The length argument specifies the size of the mapping in bytes. Although length doesn’t need to be a multiple of the system page size (as returned by sysconf(_SC_PAGESIZE)), the kernel creates mappings in units of this size, so that length is, in effect, rounded up to the next multiple of the page size.

The prot argument is a bit mask specifying the protection to be placed on the mapping. It can be either PROT_NONE or a combination (ORing) of any of the other three flags listed in Table 49-2.

Table 49-2. Memory protection values

Value

Description

PROT_NONE

The region may not be accessed

PROT_READ

The contents of the region can be read

PROT_WRITE

The contents of the region can be modified

PROT_EXEC

The contents of the region can be executed

The flags argument is a bit mask of options controlling various aspects of the mapping operation. Exactly one of the following values must be included in this mask:

MAP_PRIVATE

Create a private mapping. Modifications to the contents of the region are not visible to other processes employing the same mapping, and, in the case of a file mapping, are not carried through to the underlying file.

MAP_SHARED

Create a shared mapping. Modifications to the contents of the region are visible to other processes mapping the same region with the MAP_SHARED attribute and, in the case of a file mapping, are carried through to the underlying file. Updates to the file are not guaranteed to be immediate; see the discussion of the msync() system call in Section 49.5.

Aside from MAP_PRIVATE and MAP_SHARED, other flag values can optionally be ORed in flags. We discuss these flags in Additional mmap() Flags and The MAP_FIXED Flag.

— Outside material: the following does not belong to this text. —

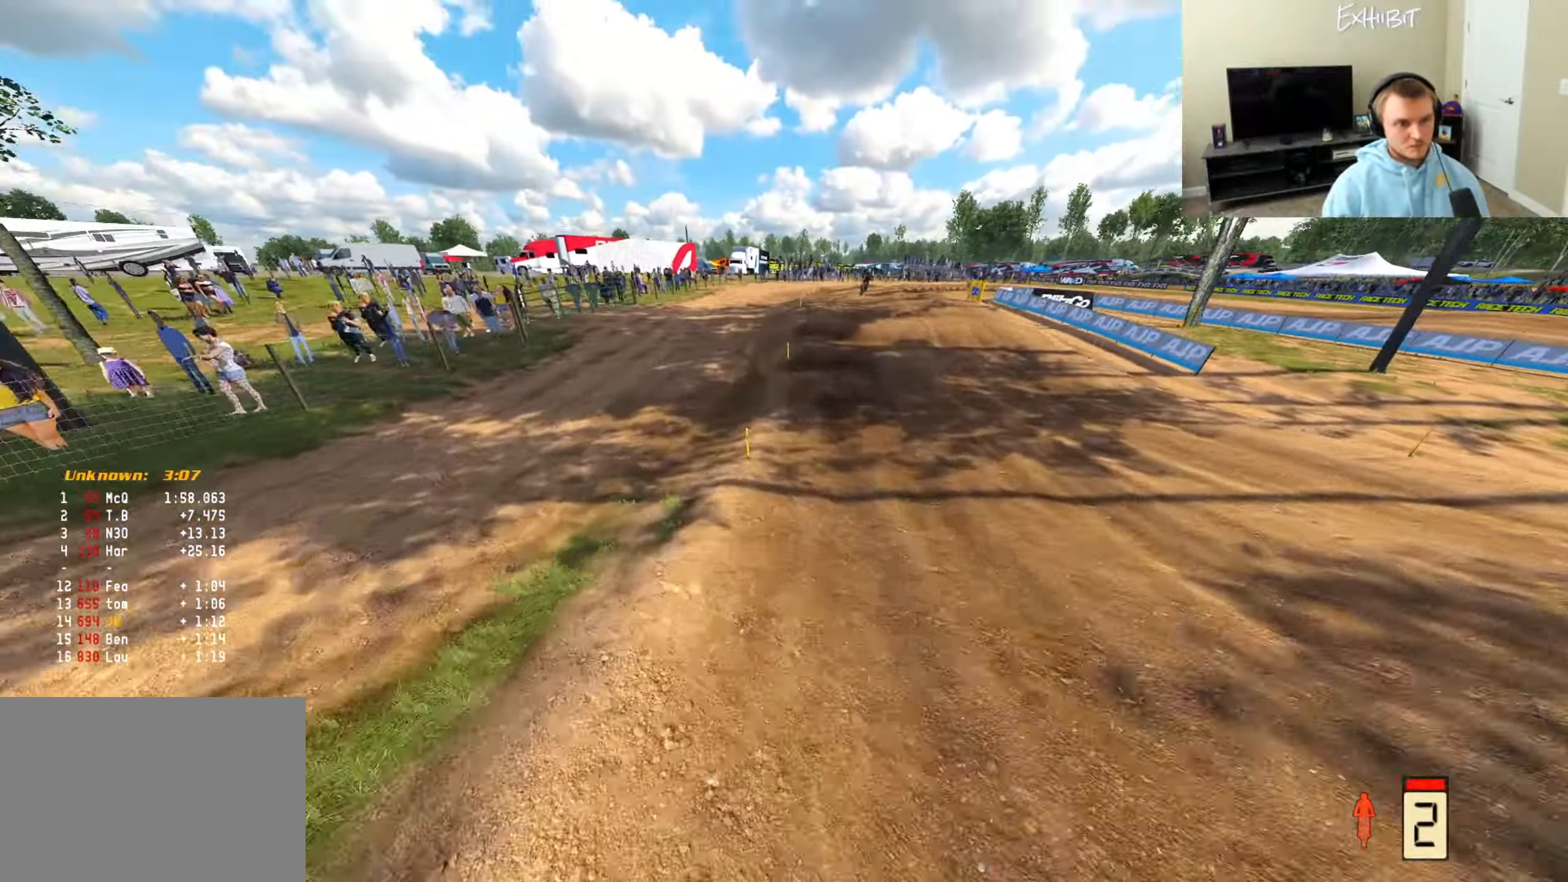
{"buttons": ["R2"], "left_stick": "right", "right_stick": "down", "events": [[400, "left_stick", "right"], [467, "right_stick", "down"]]}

The remaining arguments, fd and offset, are used with file mappings (they are ignored for anonymous mappings). The fd argument is a file descriptor identifying the file to be mapped. The offset argument specifies the starting point of the mapping in the file, and must be a multiple of the system page size. To map the entire file, we would specify offset as 0 and length as the size of the file. We say more about file mappings in Section 49.5.

As noted above, the mmap() prot argument specifies the protection on a new memory mapping. It can contain the value PROT_NONE, or a mask of one of more of the flags PROT_READ, PROT_WRITE, and PROT_EXEC. If a process attempts to access a memory region in a way that violates the protection on the region, then the kernel delivers the SIGSEGV signal to a process.

One use of pages of memory marked PROT_NONE is as guard pages at the start or end of a region of memory that a process has allocated. If the process accidentally steps into one of the pages marked PROT_NONE, the kernel informs it of that fact by generating a SIGSEGV signal.

Memory protections reside in process-private virtual memory tables. Thus, different processes may map the same memory region with different protections.

Memory protection can be changed using the mprotect() system call (Changing Memory Protection: mprotect()).

On some UNIX implementations, the actual protections placed on the pages of a mapping may not be exactly those specified in prot. In particular, limitations of the protection granularity of the underlying hardware (e.g., older x86-32 architectures) mean that, on many UNIX implementations, PROT_READ implies PROT_EXEC and vice versa, and on some implementations, specifying PROT_WRITE implies PROT_READ. However, applications should not rely on such behavior; prot should always specify exactly the memory protections that are required.

Note

Modern x86-32 architectures provide hardware support for marking pages tables as NX (no execute), and, since kernel 2.6.8, Linux makes use of this feature to properly separate PROT_READ and PROT_EXEC permissions on Linux/x86-32.